_Work to be completed_.
Copy out each entry below verbatim, skipping the images.

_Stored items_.
___

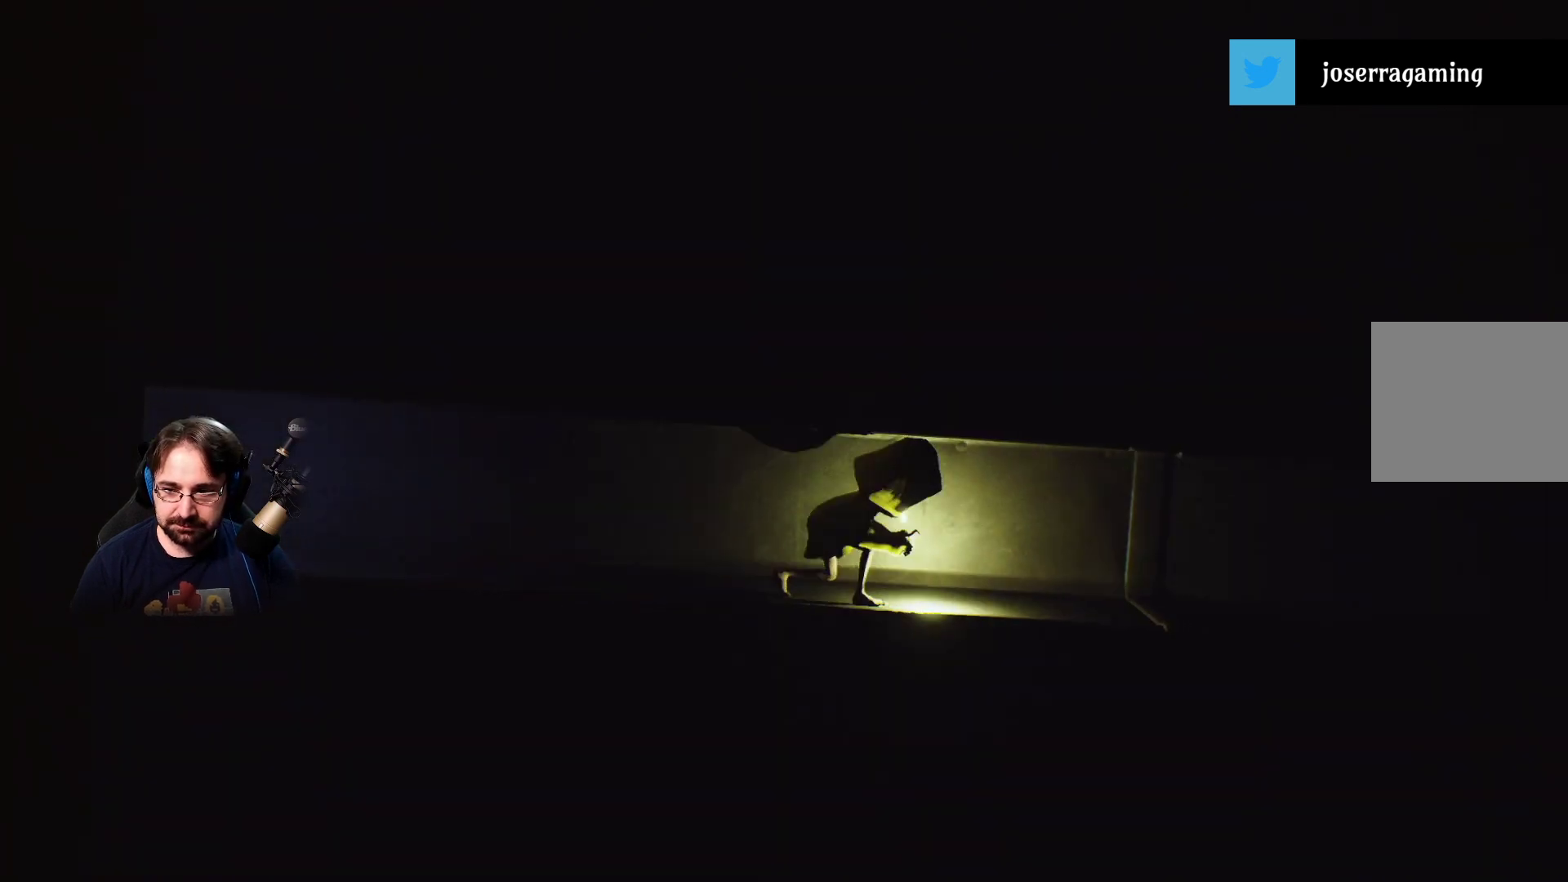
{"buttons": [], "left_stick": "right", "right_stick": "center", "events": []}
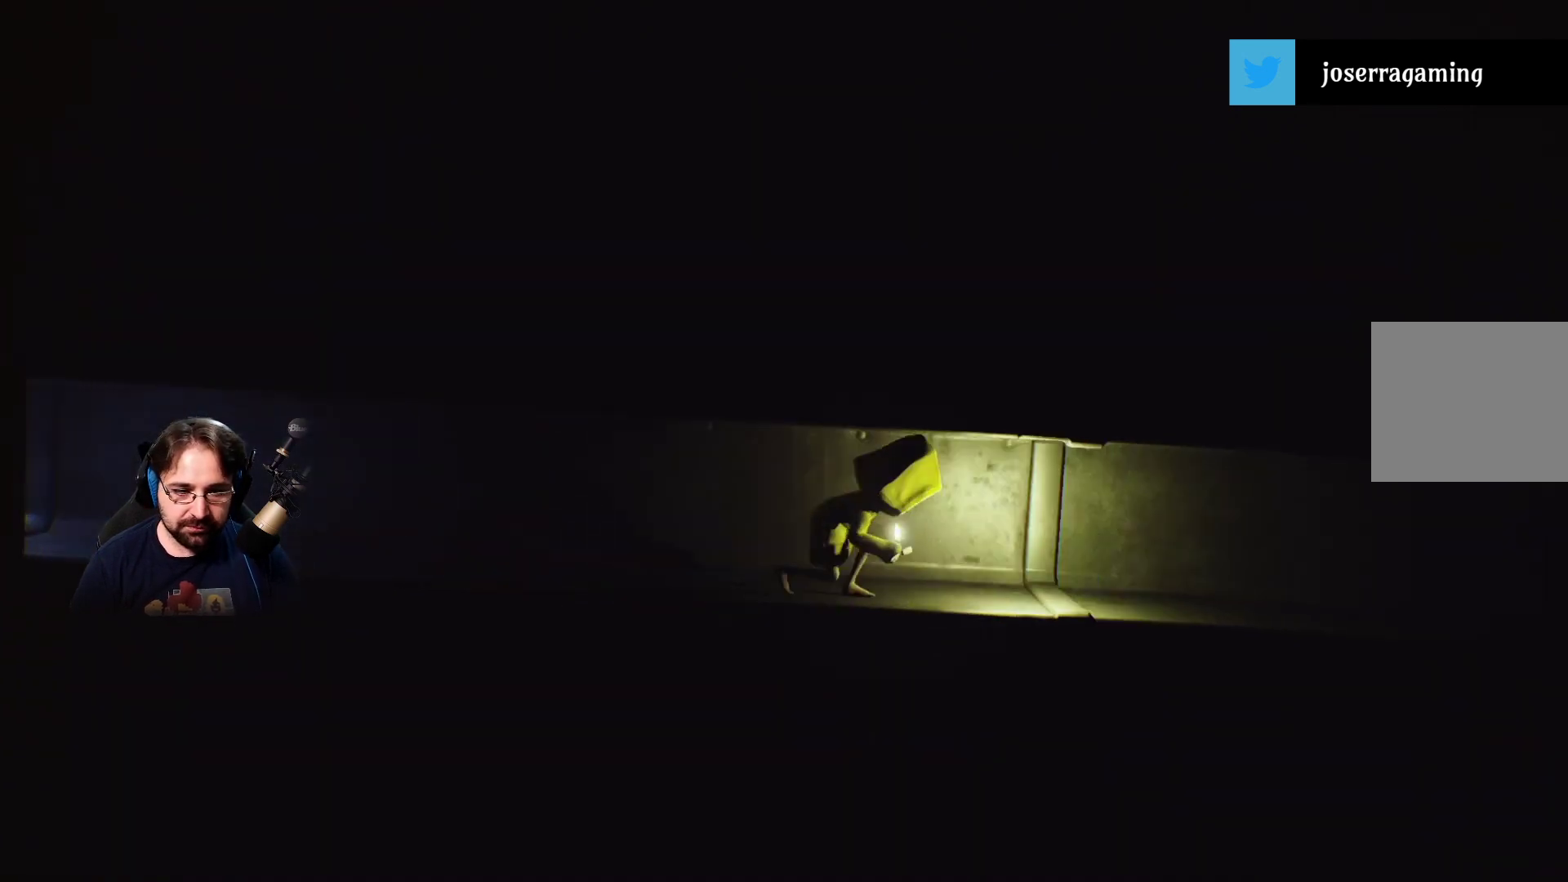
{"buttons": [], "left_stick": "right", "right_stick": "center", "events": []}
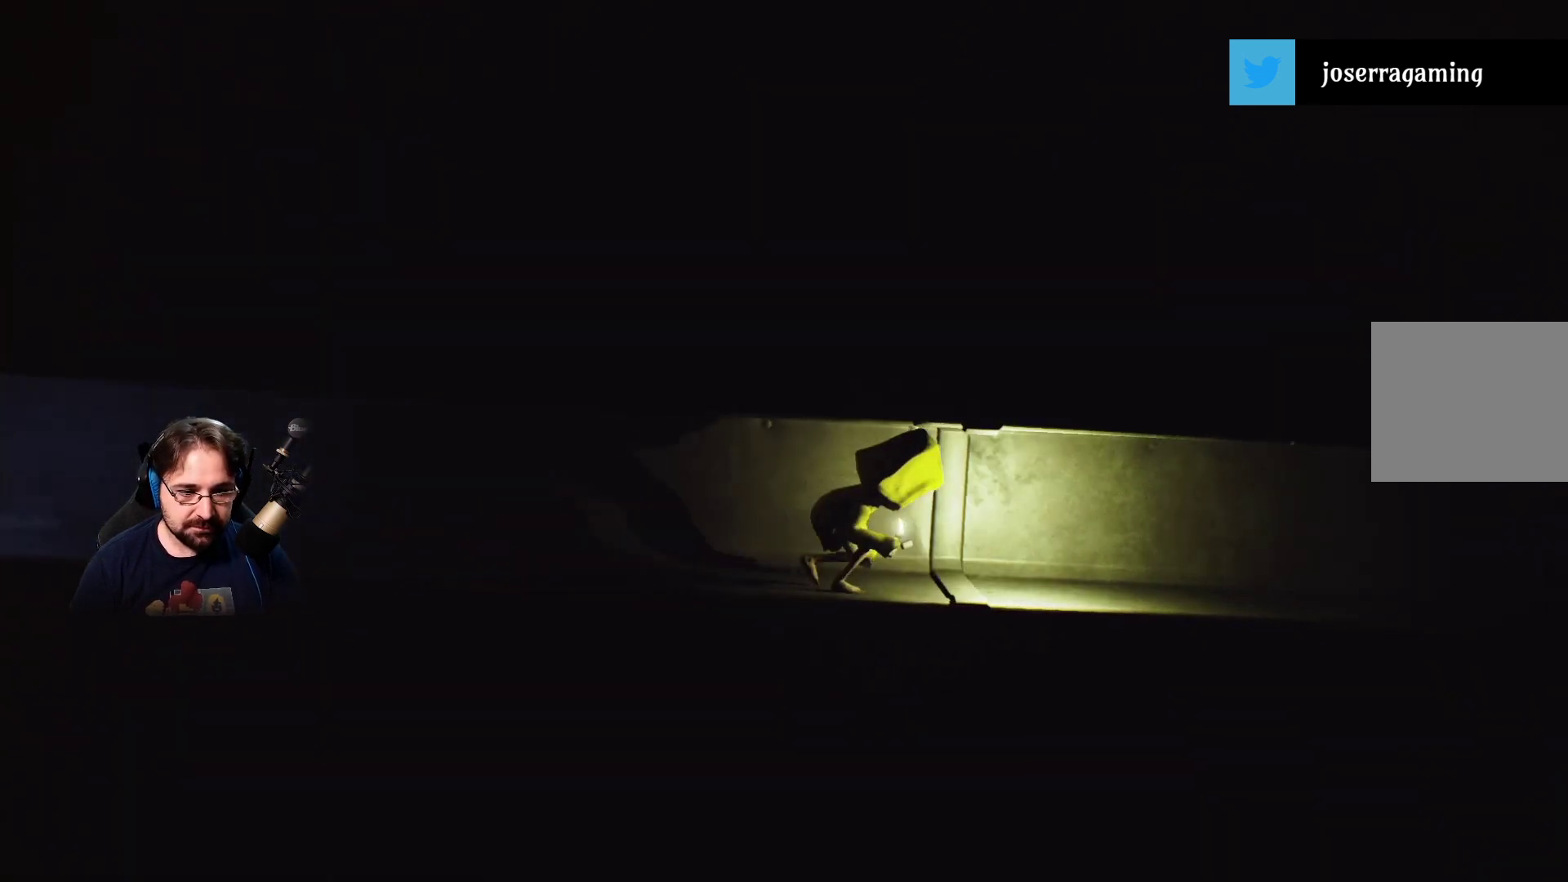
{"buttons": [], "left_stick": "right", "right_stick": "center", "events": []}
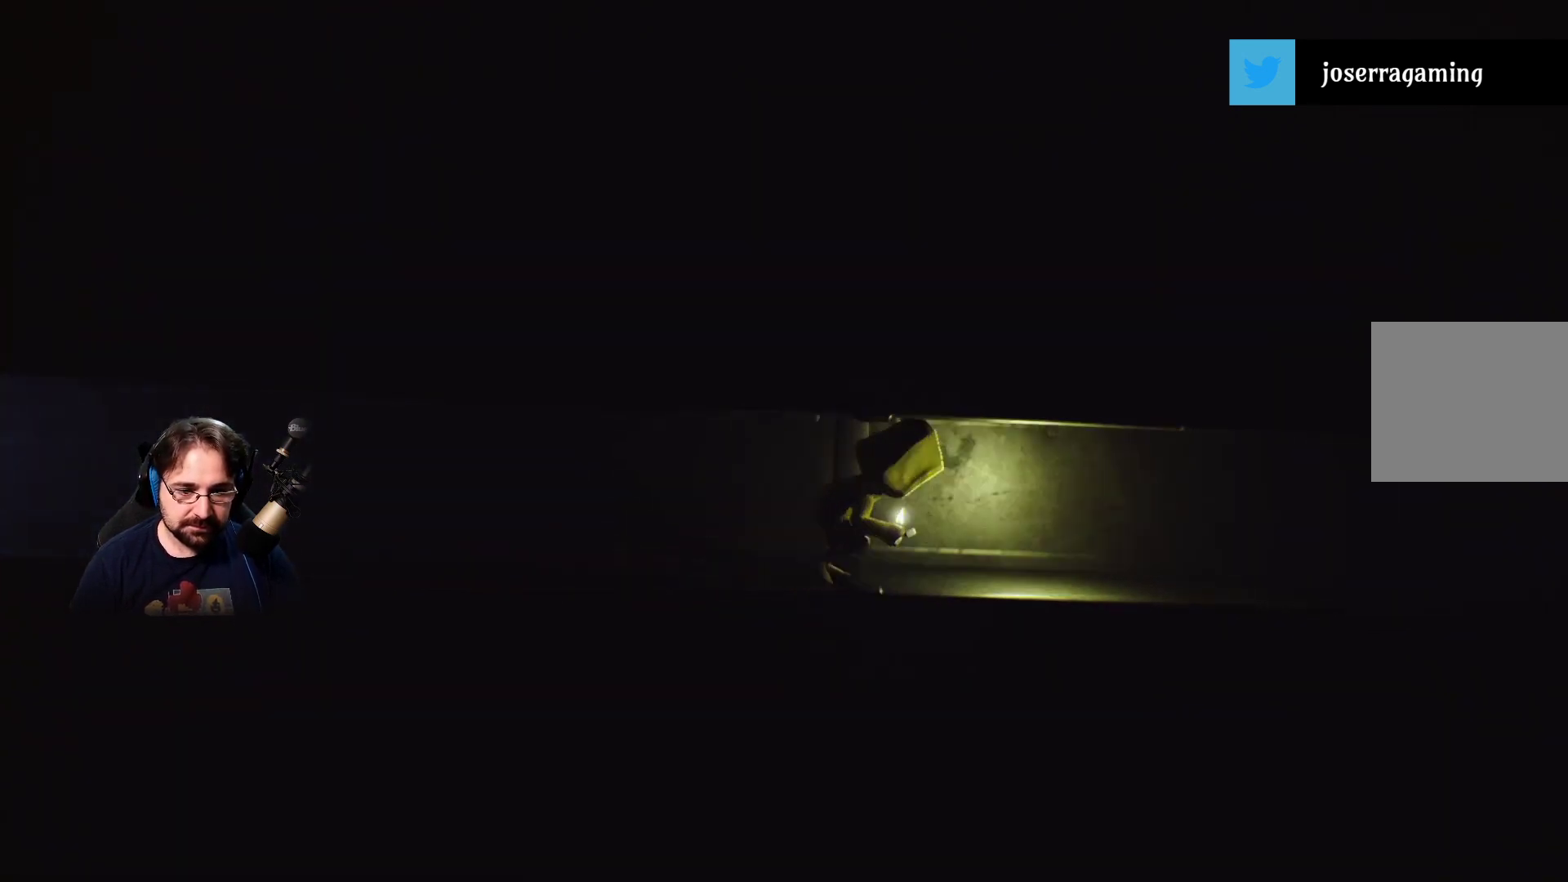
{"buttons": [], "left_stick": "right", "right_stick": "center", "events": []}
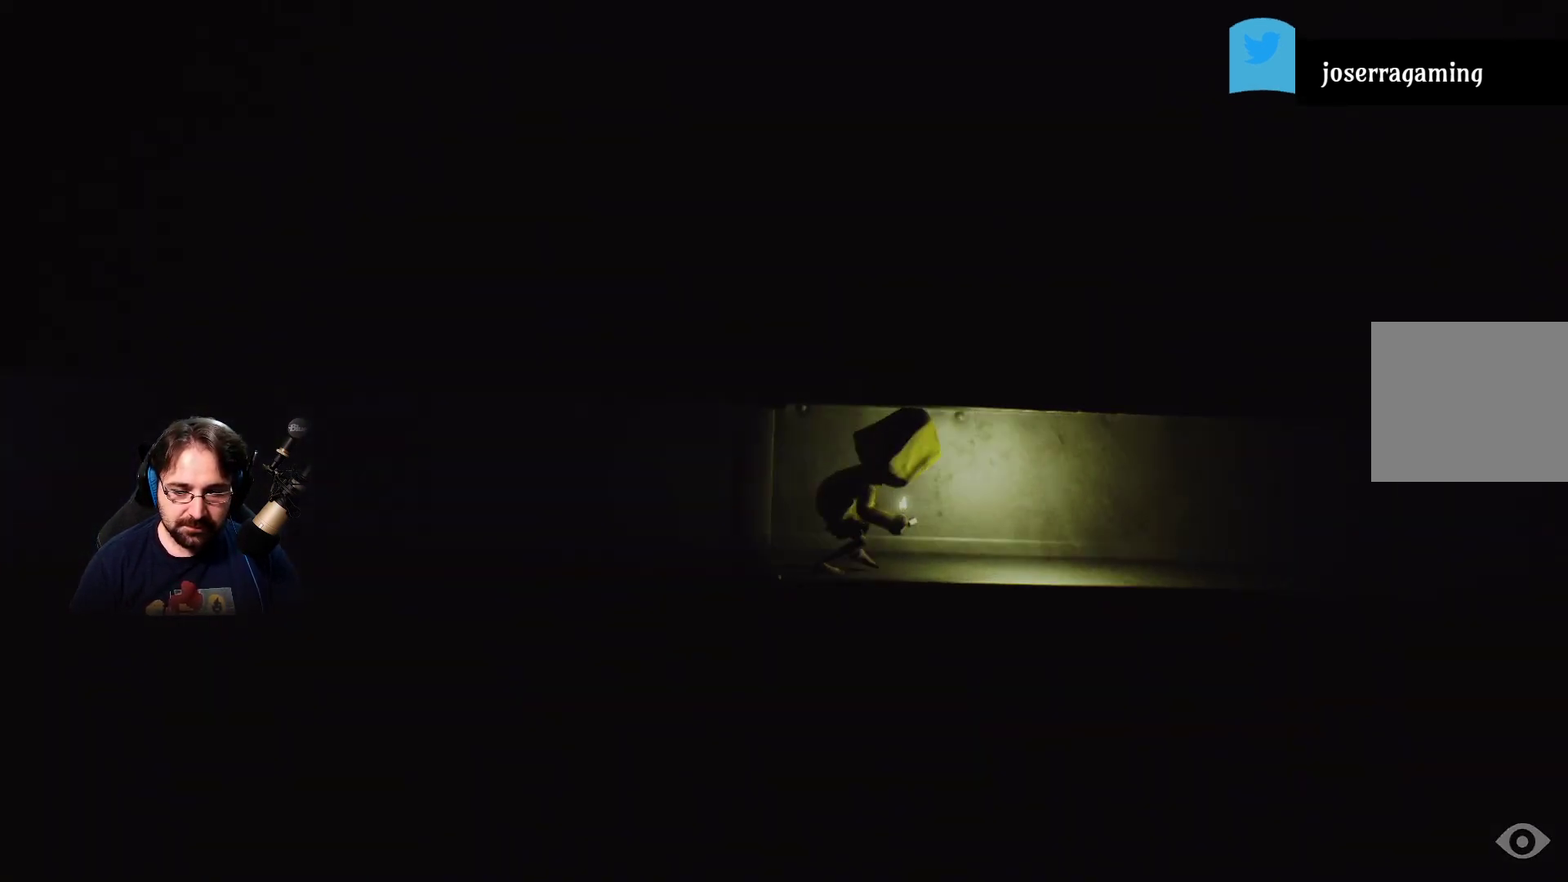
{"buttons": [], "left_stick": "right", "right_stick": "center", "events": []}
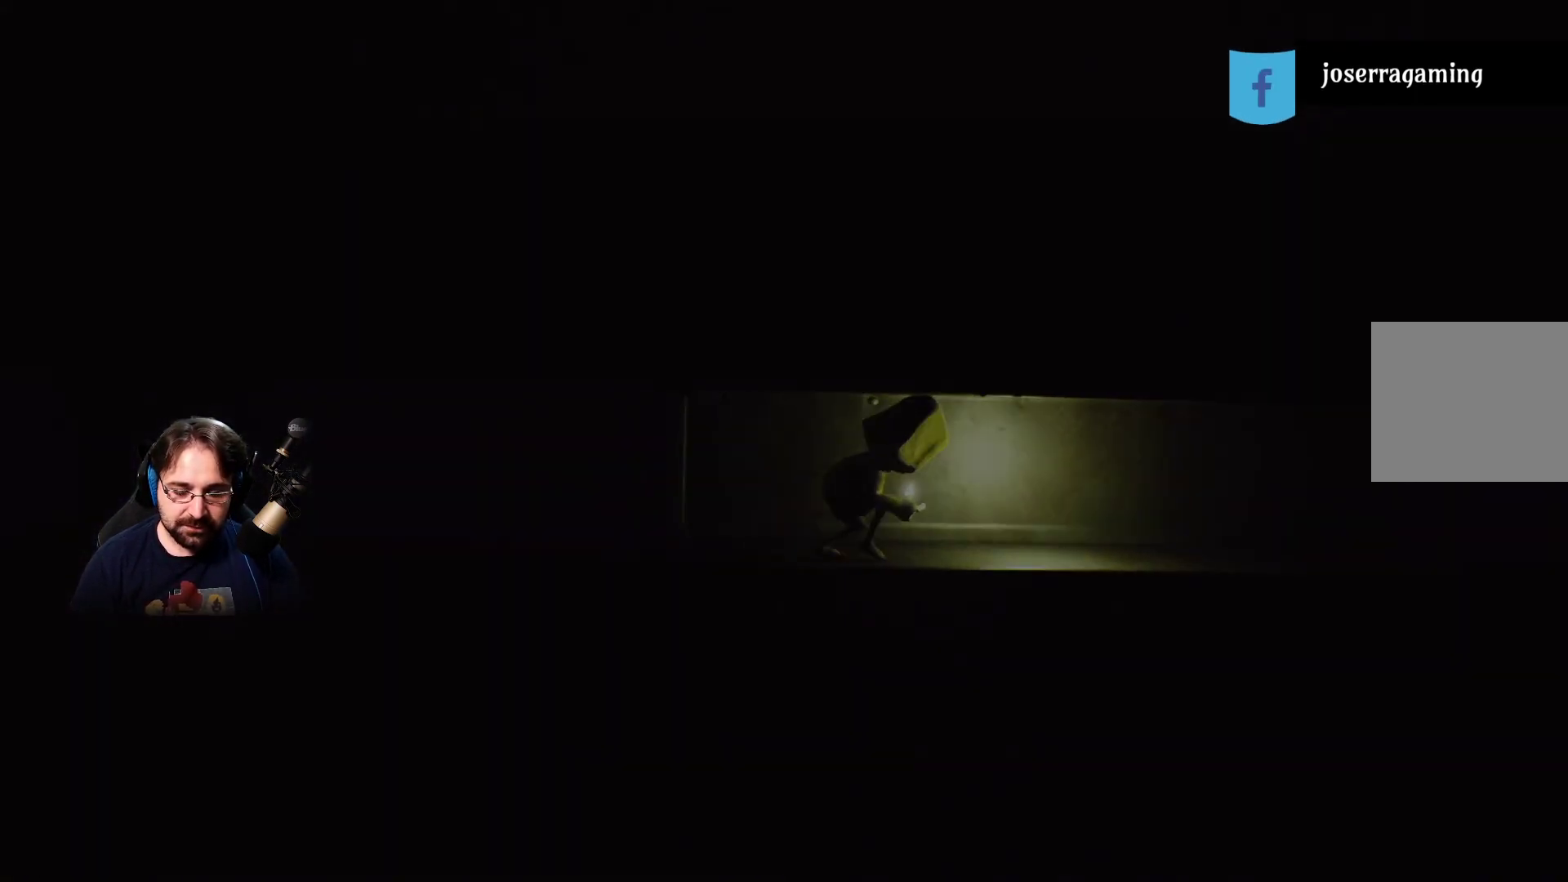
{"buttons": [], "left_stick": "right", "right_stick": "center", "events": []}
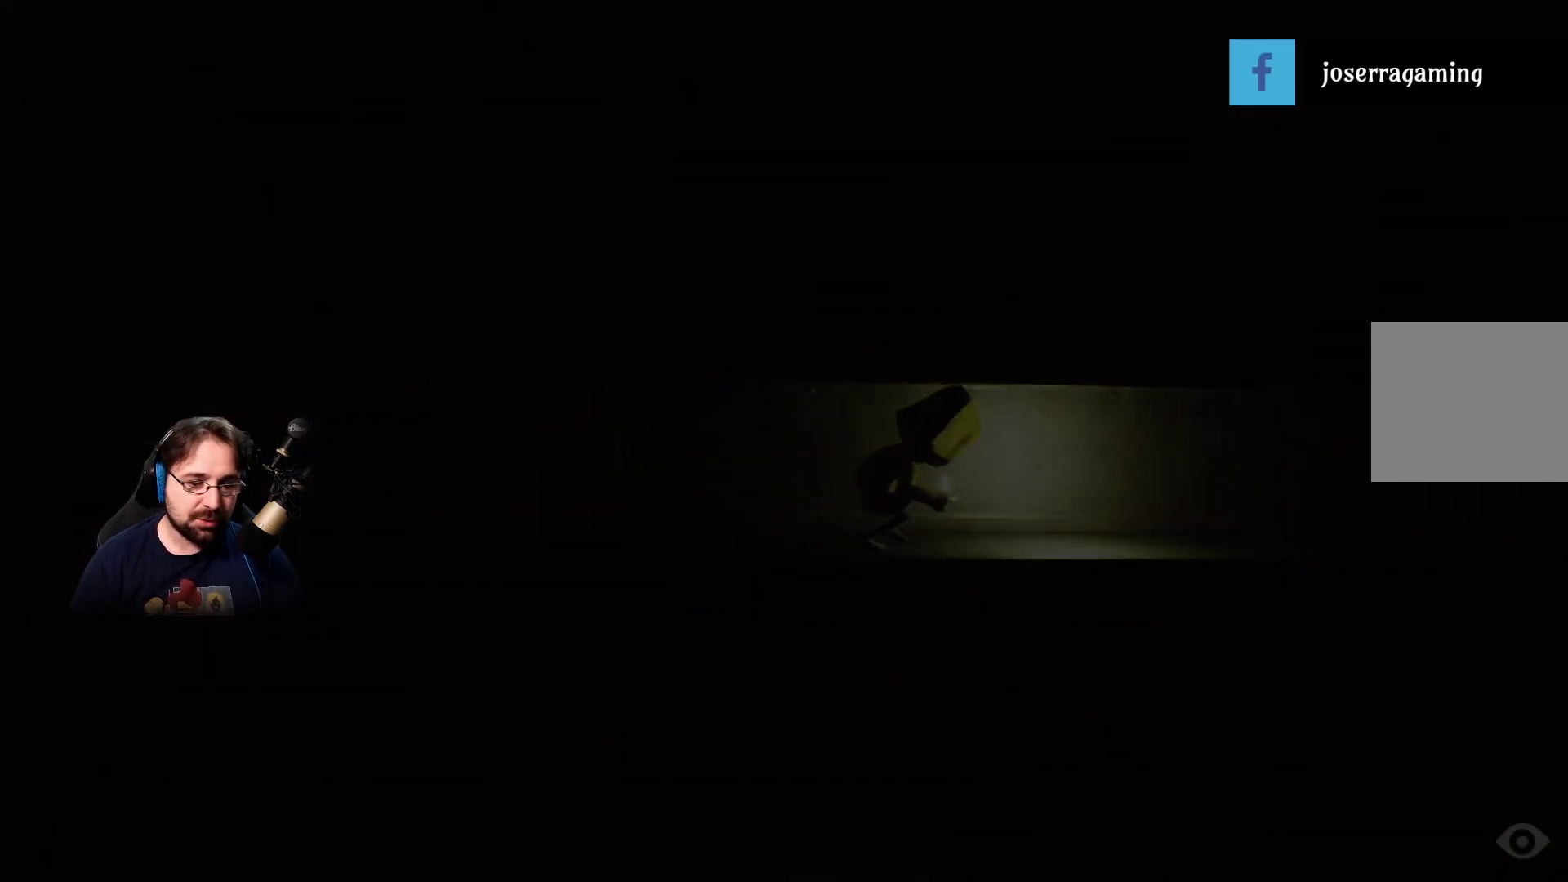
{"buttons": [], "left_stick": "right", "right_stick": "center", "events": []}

___

_Expected answer_.
{"buttons": [], "left_stick": "right", "right_stick": "center", "events": []}
{"buttons": [], "left_stick": "right", "right_stick": "center", "events": []}
{"buttons": [], "left_stick": "right", "right_stick": "center", "events": []}
{"buttons": [], "left_stick": "right", "right_stick": "center", "events": []}
{"buttons": [], "left_stick": "right", "right_stick": "center", "events": []}
{"buttons": [], "left_stick": "right", "right_stick": "center", "events": []}
{"buttons": [], "left_stick": "right", "right_stick": "center", "events": []}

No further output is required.